2. A device according to claim 1 , wherein the array comprises more transmissive pixels (4a-4l; 204a-204d) than reflective pixels (12a-12d; 212) such that the resolution of an image displayed in transmissive mode is greater than the resolution of a corresponding image displayed in reflective mode.

3. A device according to claim 2, wherein there are four times as many transmissive pixels as there are reflective pixels.

4. A device according to claim 2, wherein each reflective pixel (12a- 12d; 212) comprises a plurality of differently coloured reflective sub-pixels (6a-

6I; 206a-206d), and each colour reflective sub-pixel (6a-6l; 206a-206d) of a reflective pixel (12a-12d; 212) is associated with a respective transmissive pixel (4a-4l; 204a-204d).

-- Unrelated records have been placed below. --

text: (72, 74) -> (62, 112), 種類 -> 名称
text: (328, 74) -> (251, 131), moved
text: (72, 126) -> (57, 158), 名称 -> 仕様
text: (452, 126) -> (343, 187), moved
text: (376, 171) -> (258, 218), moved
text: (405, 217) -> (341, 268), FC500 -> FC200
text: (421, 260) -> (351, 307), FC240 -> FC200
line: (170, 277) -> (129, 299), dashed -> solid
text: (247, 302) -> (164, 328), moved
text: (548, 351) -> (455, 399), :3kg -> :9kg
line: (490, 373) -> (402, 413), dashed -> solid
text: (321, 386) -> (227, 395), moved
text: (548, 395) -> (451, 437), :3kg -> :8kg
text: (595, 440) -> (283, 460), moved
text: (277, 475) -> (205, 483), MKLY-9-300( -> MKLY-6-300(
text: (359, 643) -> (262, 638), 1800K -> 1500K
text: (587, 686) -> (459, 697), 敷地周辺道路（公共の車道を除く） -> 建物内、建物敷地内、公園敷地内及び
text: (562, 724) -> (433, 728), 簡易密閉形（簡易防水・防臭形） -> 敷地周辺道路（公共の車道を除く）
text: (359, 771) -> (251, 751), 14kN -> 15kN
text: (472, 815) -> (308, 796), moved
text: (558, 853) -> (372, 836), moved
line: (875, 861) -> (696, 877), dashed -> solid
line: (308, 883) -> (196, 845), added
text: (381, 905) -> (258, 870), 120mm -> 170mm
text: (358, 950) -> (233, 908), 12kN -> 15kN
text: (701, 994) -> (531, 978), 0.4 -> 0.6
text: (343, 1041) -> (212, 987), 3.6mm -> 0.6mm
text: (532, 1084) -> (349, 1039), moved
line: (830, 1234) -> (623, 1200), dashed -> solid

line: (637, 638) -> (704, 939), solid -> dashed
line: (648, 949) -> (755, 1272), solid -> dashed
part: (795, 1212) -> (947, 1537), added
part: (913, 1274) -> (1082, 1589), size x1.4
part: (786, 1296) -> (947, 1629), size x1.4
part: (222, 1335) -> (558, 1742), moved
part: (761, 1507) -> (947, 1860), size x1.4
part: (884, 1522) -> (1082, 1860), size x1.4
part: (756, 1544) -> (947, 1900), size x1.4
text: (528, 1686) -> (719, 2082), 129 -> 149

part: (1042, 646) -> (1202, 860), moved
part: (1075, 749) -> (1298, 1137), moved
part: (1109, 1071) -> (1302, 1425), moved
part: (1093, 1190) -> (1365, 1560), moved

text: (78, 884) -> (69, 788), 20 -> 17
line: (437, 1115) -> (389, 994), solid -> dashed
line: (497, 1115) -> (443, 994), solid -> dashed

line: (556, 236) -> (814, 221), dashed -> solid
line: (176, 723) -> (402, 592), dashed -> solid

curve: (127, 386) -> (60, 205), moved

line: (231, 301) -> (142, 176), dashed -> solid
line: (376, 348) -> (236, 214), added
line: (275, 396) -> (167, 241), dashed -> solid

5. A device according to claim 4, wherein each reflective pixel

(12a-12d; 212) comprises a red reflective sub-pixel, a green reflective sub- pixel, a blue reflective sub-pixel and a white reflective sub-pixel.

6. A device according to any of claims 1 to 5, wherein reflective sub-pixels (6a-6l; 206a-206d) of a given reflective pixel (12a-12d; 212) are arranged over at least two rows and two columns of the array.

7. A device according to any of claims 1 to 6, wherein separate thin film transistors (10, 11) are provided for the reflective pixels (12a-12d; 212) and the transmissive pixels (4a-4l; 204a-204d).

8. A device according to any of claims 1 to 6, wherein thin film transistors (10) are shared between the reflective pixels (12a-12d; 212) and the transmissive pixels (4a-4l; 204a-204d).

9. A device according to any of claims 1 to 8, wherein each transmissive pixel (4a-4l) comprises a transmissive aperture (8) surrounded by a coloured reflective sub-pixel (6a-6l); and the device further comprises means for displaying different colours to the transmissive pixel (4a-4l) by colour sequential driving.

10. A device according to any of claims 1 to 8, wherein each transmissive pixel (204a-204d) comprises a plurality of differently coloured transmissive sub-pixels (203a-203l).

11. A device according to claim 10, wherein the array comprises differently coloured transmissive sub-pixels (203a-203l) arranged adjacently along rows to provide transmissive pixels (204a-204d), and differently coloured reflective sub pixels (206a-206d) interspersed, along the rows, between the transmissive pixels (204a-204d).

12. A device according to claim 10, wherein rows of transmissive sub-pixels (203a-203l) alternate with rows of reflective sub-pixels (206a-206d).